Tragically, however, Christians over the centuries have often forgotten this. The Nicene Creed describes the Trinity thus: ‘I believe in one God the Father almighty, maker of heaven and earth, and of all things visible and invisible: And in one Lord Jesus Christ, the only-begotten Son of God, begotten of his Father before all worlds, God of God, Light of Light, very God of very God, begotten, not made, being of one substance with the Father… And I believe in the Holy Ghost, the Lord and Giver of life, who proceedeth from the Father and the Son…’
I find little poetry here, but that’s not surprising. The Roman emperor Constantine convened the Council of Nicaea in order to whip his empire’s fractious bishops into line; it was designed not to inspire but to control. Much later Elizabeth I used it in the Church of England’s Book of Common Prayer, to end decades of controversy and violence – enforced by more violence. No place for the other hand there. Interestingly, though today’s Church of England uses the Creed more or less as it stood in 1662, it makes one significant change. Instead of ‘I believe’, today’s Common Worship has ‘We believe’. Under Elizabeth I everyone had to make a personal statement – in effect a statement of loyalty to the crown. Under Elizabeth II that is no longer appropriate, as the monarch’s role in society has changed. The Creed is now a statement of loyalty to the community of faith, both today and in history. But it is not, and never was, seen as a window through which to glimpse the truth about God.
That approach, surely, is what made George Fox so famously interrupt the sermon in Ulverston parish church in July 1652: ‘You will say, “Christ saith this,” and “the apostles say this”, but what canst thou say? Art thou a child of Light, and hast walked in the Light, and what thou speakest, is it inwardly from God?’
Characteristically, those who brooked no ‘on the other hand’ to disturb their two-dimensional image of God defended it with violence: ‘They fell upon me with staves and fists and books, and knocked me down and kicked and trampled upon me’, wrote Fox. In the century between Elizabeth’s Act of Uniformity and his challenge, nothing had changed. And the same tendency is here today, 350 years later.

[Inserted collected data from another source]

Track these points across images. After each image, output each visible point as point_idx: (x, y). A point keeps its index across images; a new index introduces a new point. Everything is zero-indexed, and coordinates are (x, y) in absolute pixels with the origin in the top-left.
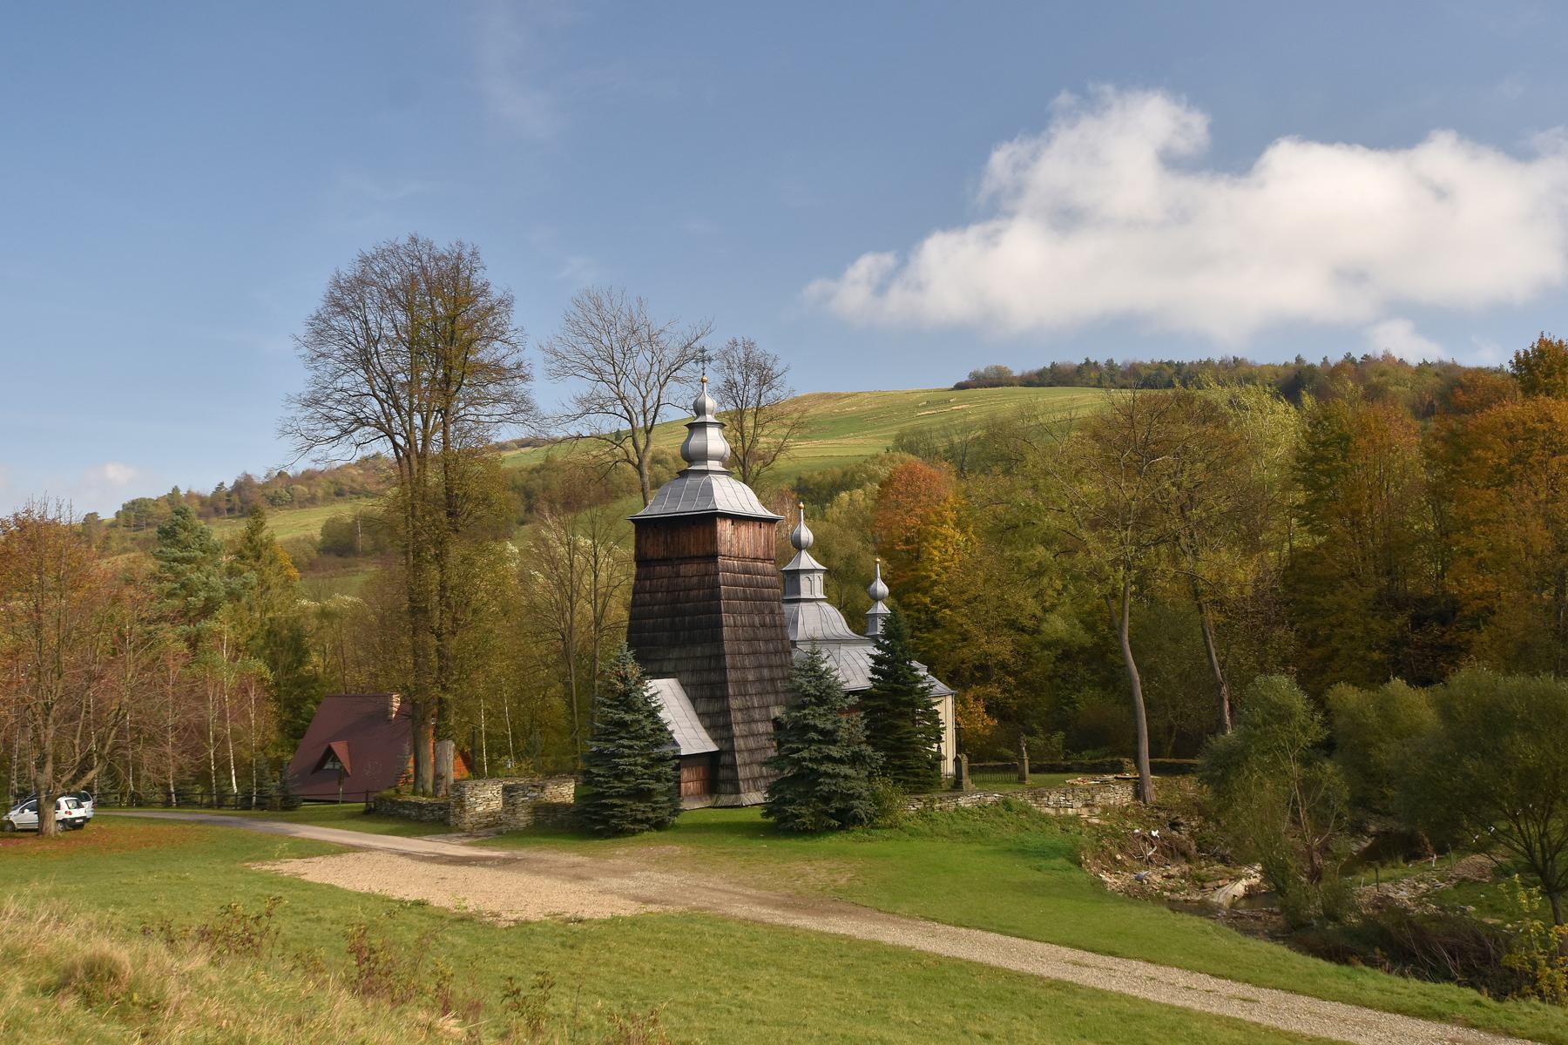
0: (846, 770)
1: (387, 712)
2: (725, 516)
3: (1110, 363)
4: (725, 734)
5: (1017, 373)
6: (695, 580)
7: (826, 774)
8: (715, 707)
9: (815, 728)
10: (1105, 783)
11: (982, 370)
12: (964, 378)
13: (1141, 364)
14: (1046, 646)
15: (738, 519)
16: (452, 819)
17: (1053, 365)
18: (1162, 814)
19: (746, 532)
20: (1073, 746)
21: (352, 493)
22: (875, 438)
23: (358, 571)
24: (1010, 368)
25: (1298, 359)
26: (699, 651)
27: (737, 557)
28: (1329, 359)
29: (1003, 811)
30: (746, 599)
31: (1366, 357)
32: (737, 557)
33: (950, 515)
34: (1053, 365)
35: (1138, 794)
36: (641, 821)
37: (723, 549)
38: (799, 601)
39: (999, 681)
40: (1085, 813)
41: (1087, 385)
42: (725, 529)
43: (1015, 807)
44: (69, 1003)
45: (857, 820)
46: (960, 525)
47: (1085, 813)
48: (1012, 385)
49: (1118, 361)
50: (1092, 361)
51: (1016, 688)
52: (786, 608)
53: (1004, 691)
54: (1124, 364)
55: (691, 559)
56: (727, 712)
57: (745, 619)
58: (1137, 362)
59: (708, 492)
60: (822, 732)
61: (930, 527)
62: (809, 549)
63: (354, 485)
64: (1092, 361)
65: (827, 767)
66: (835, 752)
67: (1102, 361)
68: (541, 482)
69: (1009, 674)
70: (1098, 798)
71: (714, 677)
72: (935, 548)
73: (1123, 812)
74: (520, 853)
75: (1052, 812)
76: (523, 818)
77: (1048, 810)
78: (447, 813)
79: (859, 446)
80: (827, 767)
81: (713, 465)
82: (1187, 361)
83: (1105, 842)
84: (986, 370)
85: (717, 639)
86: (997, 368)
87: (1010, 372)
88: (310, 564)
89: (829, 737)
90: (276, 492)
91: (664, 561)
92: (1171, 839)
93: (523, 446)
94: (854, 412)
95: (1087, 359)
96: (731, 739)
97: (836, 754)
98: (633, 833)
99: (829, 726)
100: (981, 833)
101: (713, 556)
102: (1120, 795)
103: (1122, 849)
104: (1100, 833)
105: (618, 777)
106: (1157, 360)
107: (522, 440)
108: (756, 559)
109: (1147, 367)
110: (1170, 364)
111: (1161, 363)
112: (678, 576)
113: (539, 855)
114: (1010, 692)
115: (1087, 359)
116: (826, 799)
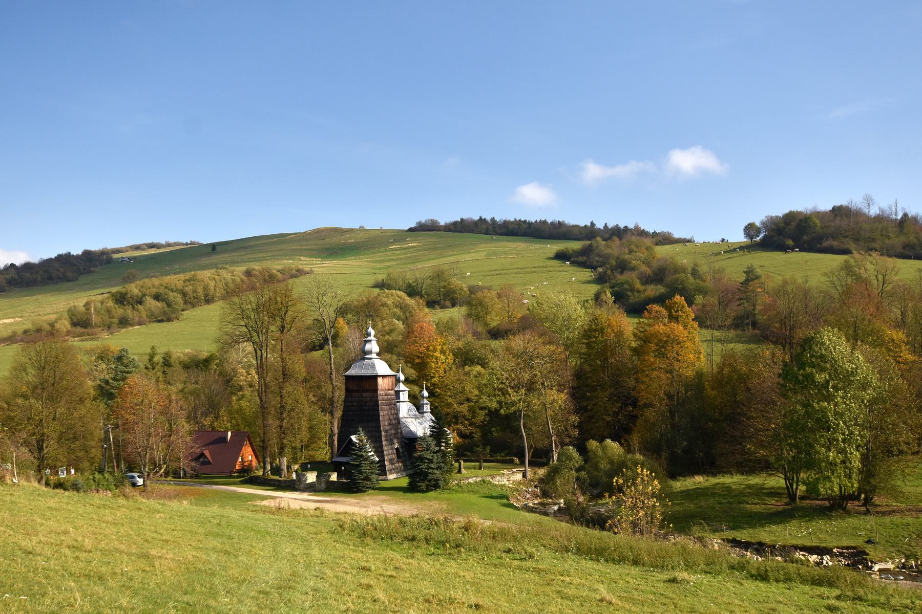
0: (436, 471)
1: (225, 438)
2: (380, 376)
3: (493, 219)
4: (381, 454)
5: (442, 223)
6: (369, 399)
7: (430, 473)
8: (377, 445)
9: (426, 458)
10: (513, 473)
11: (423, 221)
12: (413, 225)
13: (509, 221)
14: (482, 409)
15: (384, 376)
16: (296, 486)
17: (462, 219)
18: (532, 483)
19: (386, 380)
20: (494, 451)
21: (58, 278)
22: (367, 261)
23: (98, 338)
24: (439, 221)
25: (592, 224)
26: (370, 424)
27: (383, 390)
28: (608, 225)
29: (482, 483)
30: (386, 405)
31: (626, 227)
32: (383, 390)
33: (439, 347)
34: (462, 219)
35: (524, 476)
36: (368, 488)
37: (379, 388)
38: (400, 402)
39: (462, 423)
40: (507, 483)
41: (480, 233)
42: (380, 380)
43: (487, 482)
44: (463, 530)
45: (439, 487)
46: (443, 352)
47: (507, 483)
48: (440, 230)
49: (497, 219)
50: (483, 218)
51: (469, 426)
52: (398, 404)
53: (464, 426)
54: (500, 221)
55: (367, 391)
56: (382, 446)
57: (386, 413)
58: (507, 220)
59: (373, 366)
60: (428, 459)
61: (430, 353)
62: (426, 398)
63: (60, 274)
64: (483, 218)
65: (430, 471)
66: (433, 466)
67: (488, 218)
68: (191, 287)
69: (467, 420)
70: (511, 478)
71: (377, 434)
72: (432, 362)
73: (519, 483)
74: (334, 498)
75: (497, 483)
76: (323, 486)
77: (495, 483)
78: (295, 484)
79: (360, 266)
80: (430, 471)
81: (374, 356)
82: (533, 220)
83: (514, 493)
84: (425, 221)
85: (379, 421)
86: (431, 220)
87: (439, 223)
88: (67, 332)
89: (431, 461)
90: (12, 277)
91: (357, 391)
92: (534, 491)
93: (151, 248)
94: (352, 243)
95: (481, 217)
96: (383, 456)
97: (433, 467)
98: (365, 491)
99: (431, 458)
100: (478, 491)
101: (376, 390)
102: (518, 477)
103: (519, 495)
104: (513, 490)
105: (361, 474)
106: (518, 219)
107: (150, 244)
108: (389, 390)
109: (512, 223)
110: (525, 222)
111: (520, 220)
112: (362, 397)
113: (339, 499)
114: (466, 427)
115: (481, 217)
116: (430, 481)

It’s not just the Taliban who squeeze God into two dimensions and claim their truth is The Truth. Maybe we all sometimes do it. You will recognise them by their fruit, said Jesus.
Comments
Thank you Keith. Perhaps I shouldn’t say this, but your profound piece is a very helpful window into Anglicanism. I hope this or a version can go to the Church Times or somewhere similar.
As a Quaker at a church service I have to remain silent during the Creed. But someone recently said that hymns are a useful way of making people say things they don’t believe.